--- begin SUPPLIED ENTRIES ---

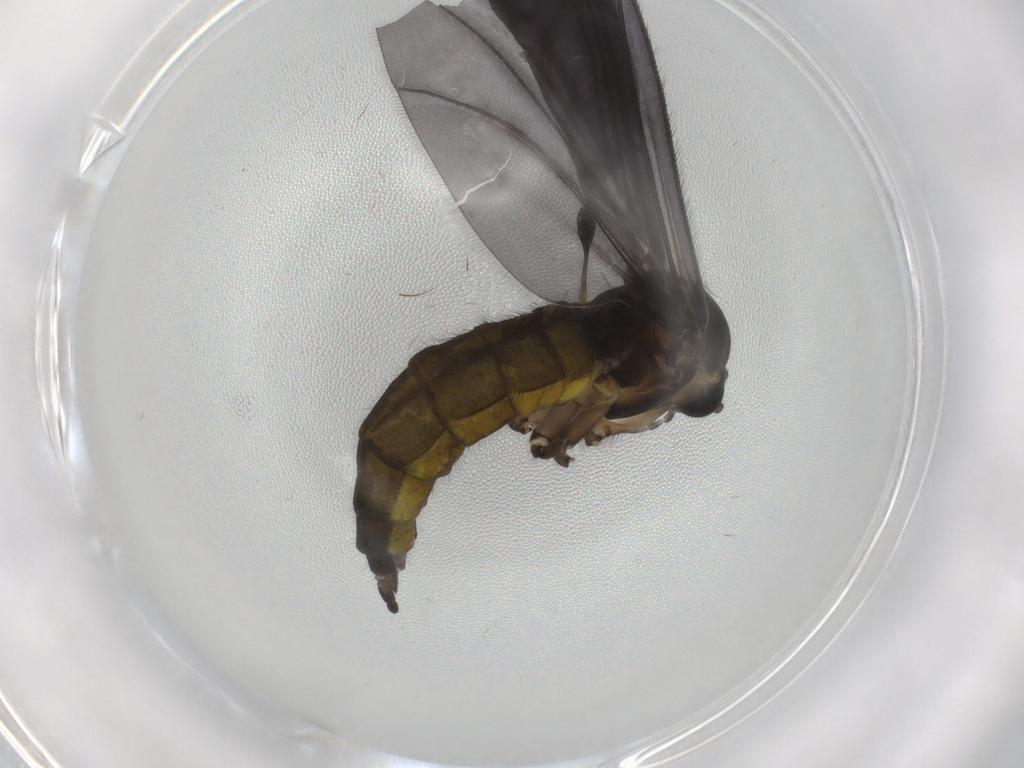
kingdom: Animalia
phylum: Arthropoda
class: Insecta
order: Diptera
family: Sciaridae
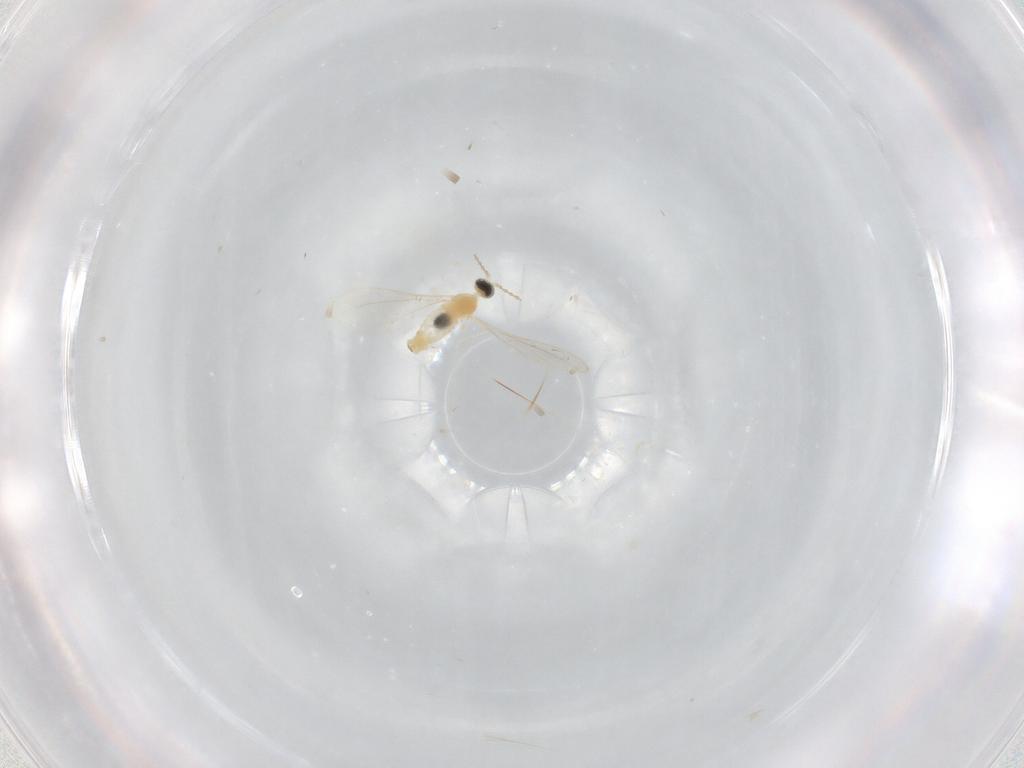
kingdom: Animalia
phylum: Arthropoda
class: Insecta
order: Diptera
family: Cecidomyiidae
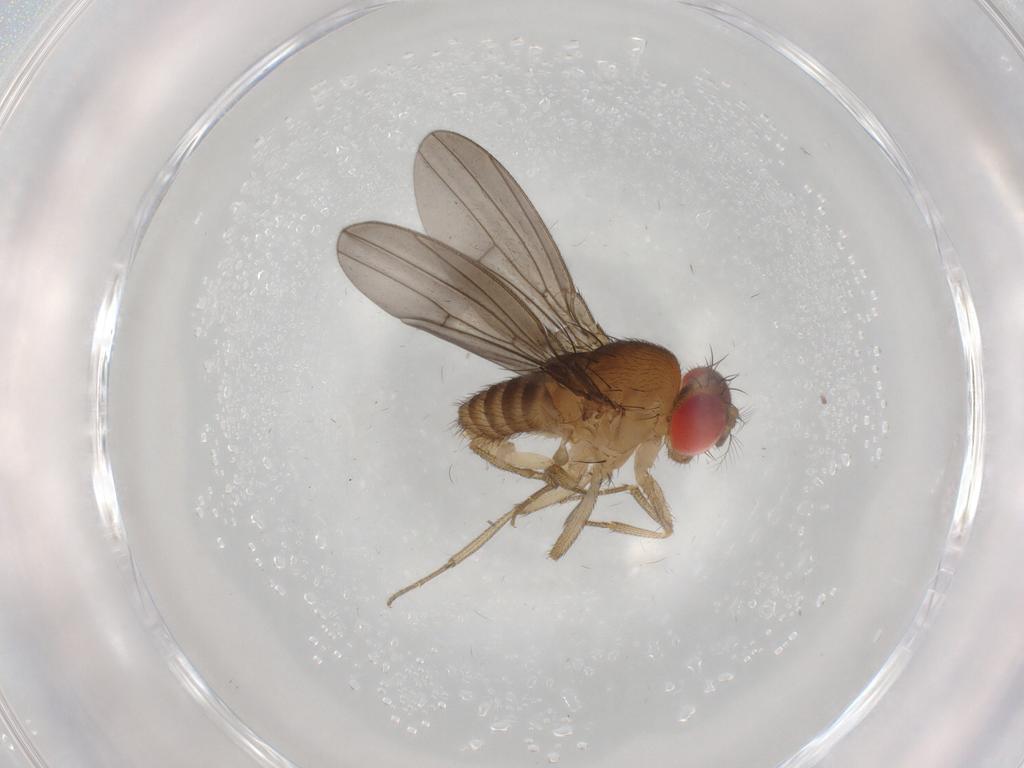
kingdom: Animalia
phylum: Arthropoda
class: Insecta
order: Diptera
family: Drosophilidae
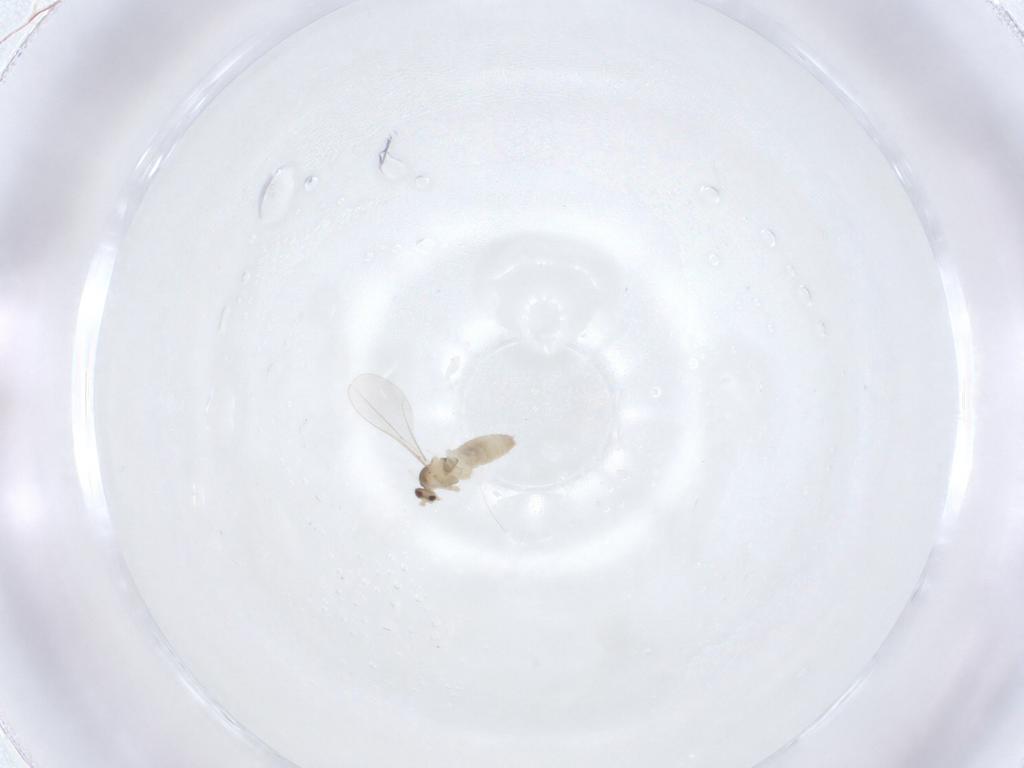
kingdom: Animalia
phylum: Arthropoda
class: Insecta
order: Diptera
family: Cecidomyiidae
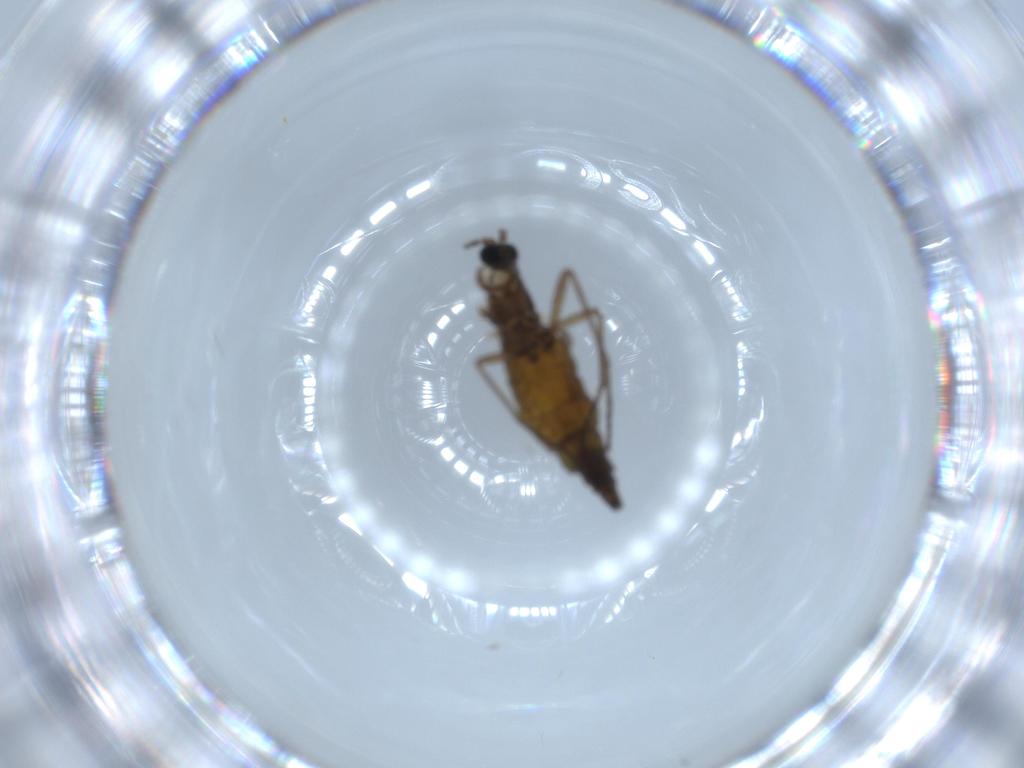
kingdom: Animalia
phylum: Arthropoda
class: Insecta
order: Diptera
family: Sciaridae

--- end SUPPLIED ENTRIES ---

WORK REQUIRED: Could you copy the text lines of all the records above word for word, leaving out the pictures?

ANSWER FOR THE TASK:
kingdom: Animalia
phylum: Arthropoda
class: Insecta
order: Diptera
family: Sciaridae
kingdom: Animalia
phylum: Arthropoda
class: Insecta
order: Diptera
family: Cecidomyiidae
kingdom: Animalia
phylum: Arthropoda
class: Insecta
order: Diptera
family: Drosophilidae
kingdom: Animalia
phylum: Arthropoda
class: Insecta
order: Diptera
family: Cecidomyiidae
kingdom: Animalia
phylum: Arthropoda
class: Insecta
order: Diptera
family: Sciaridae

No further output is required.